Sözde modern ve ileri devletler, içlerindeki kan ve öfkelerini, Türk’ler üzerinde o kadar güzel şekilde tezgâhlıyorlardı ki, onları masum devletler sananları bile hayrete düşürüyordu. Fransız’lar ve Ermeni çeteler; sadece sorgusuz sualsiz sivil insanları öldürmek, yaralamak ve hapsetmekle kalmadı. Herkesin gözü önünde dehşetli şekilde işkence, zulüm ve katliamlar yaparak halkı sindirmek istiyorlardı. Şehrimiz İskenderun’da işgalliklerinin keyfini süren Fransız ve Ermeni çeteler, bazı köy ve şehir merkezlerine saldırarak, Müslümanların ev çiftlik ve dükkânlarını yakıp yıktılar. Muhalif gördükleri memurların işlerine son verdirerek, bunların yerine komitacı Ermenileri göreve atadılar.

Şehit Faruk Cengiz’in 12.08.1921 tarihinde yazmış olduğu şu cümlelere dikkatinizi çekiyorum. “…Yabancı işgalin çirkinliklerine ilk defa İSKENDERUN sahne oldu. Dinimize, Milliyetimize, Varlığımıza en amansız rakip, en amansız düşman olan Ermeni çetelerinden oluşan Fransız alayı, Fransa hükümetinin bu limana çıkardığı ilk işgal kıtası oldu. Galip ve kudretli bir hükümetin yetkisini taşıyan bu kanına susamış katil kitlesinin bakışında, yürüyüşünde, konuşmasında Türklüğü öldürmek, ezmek ve aşağılamak azmi görünüyordu. Bu durum millet ruhunu çok incitiyordu. Zulme uğrayan ve bir yenilginin sonuçlarına hazırlanan millete reva görülen şiddet, öfke ve nefret, unutulmayacak bir davanın, sebep ve başlangıcını oluşturuyordu…”

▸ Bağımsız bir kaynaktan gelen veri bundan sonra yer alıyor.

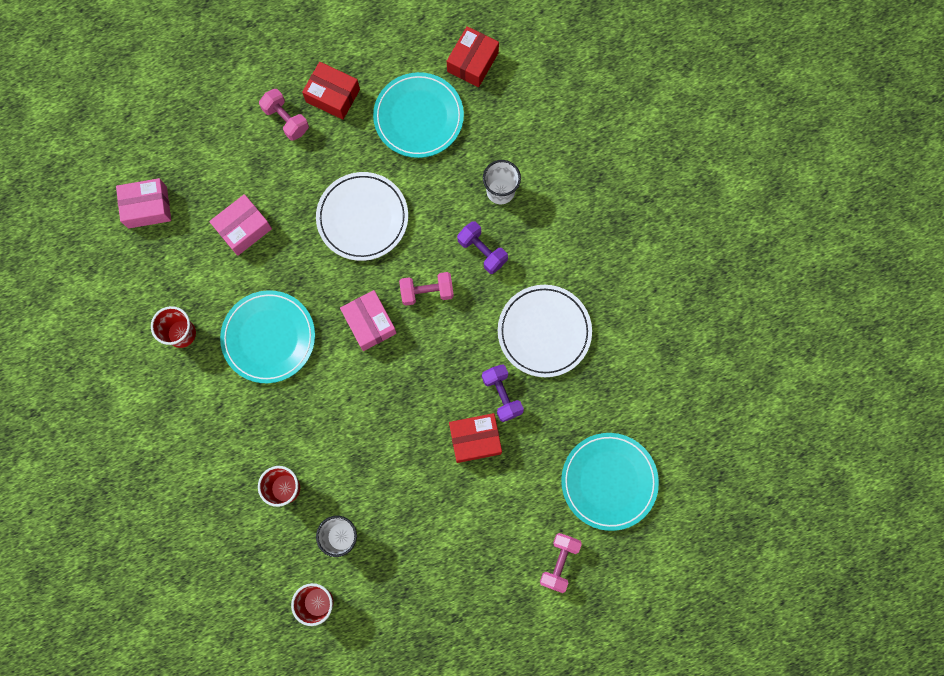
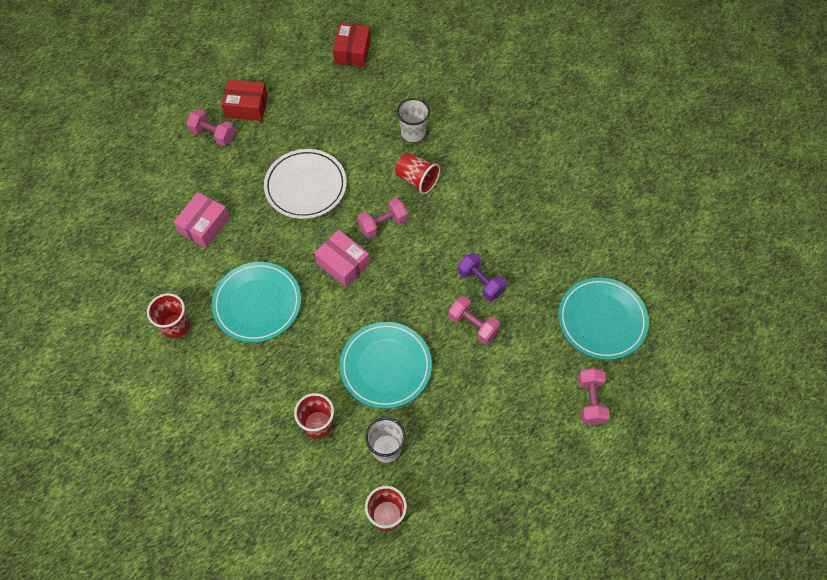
camera: 20 degrees left, 15 degrees down
(147, 207) = (112, 235): pink box -> none
(418, 117) = (324, 101): turquoise plate -> turquoise plate (385, 366)
(475, 439) = (473, 325): red box -> pink dumbbell
(482, 251) = (417, 180): purple dumbbell -> red cup
(544, 332) = (494, 223): white plate -> none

Sahte Fransa’nın, Türklere musallat ettiği Ermeni (Lejyon d’Orient) haydutların yaptıkları olaylar, intikamcı ve aç gözlerini asla doyurmuyordu. Ve bir gece ansızın; İskenderun’da büyük mağaza dükkân ve evlerin kapılarını kırdılar, eşya ve malları yağmaladılar, kadınların ırzına geçtiler, insanlarımızı döve-döve öldürdüler. Böylece kindar maksatlarına eriştiler. Bunca zulme karşı Fransa kayıtsız kalıyor, hatta Ermenileri yaptıklarıyla ödüllendiriyordu. Aynı tutumları Belen’de yaşandı ve (1914-1918) tarihlerinde Ermeni Doktor Çil Karebet tarafından zehirlenerek şehit edilen, 41nci fırka alay kahramanlarımız için yaptırılan abide; Tanrımıza Ermeniler için yakarış ve beddua edasıyla Belen’deki yerinde durmaktadır.

Kudüs onlar için elde edebilecekleri en zor girişimdi. Haçlı seferleri Selehattin Eyyubi ile son buldu. Hatay ilini karıştırıp Kudüs’ü elde etme planları o yıllarda yine amacına ulaşmadı ama şimdi amaç ettikleri şeyi oldubittiye getirerek yapmaya çalışıyorlar. ABD’yi lider konumuna getirtip ilk açıklamayı Trump’a yaptırdılar.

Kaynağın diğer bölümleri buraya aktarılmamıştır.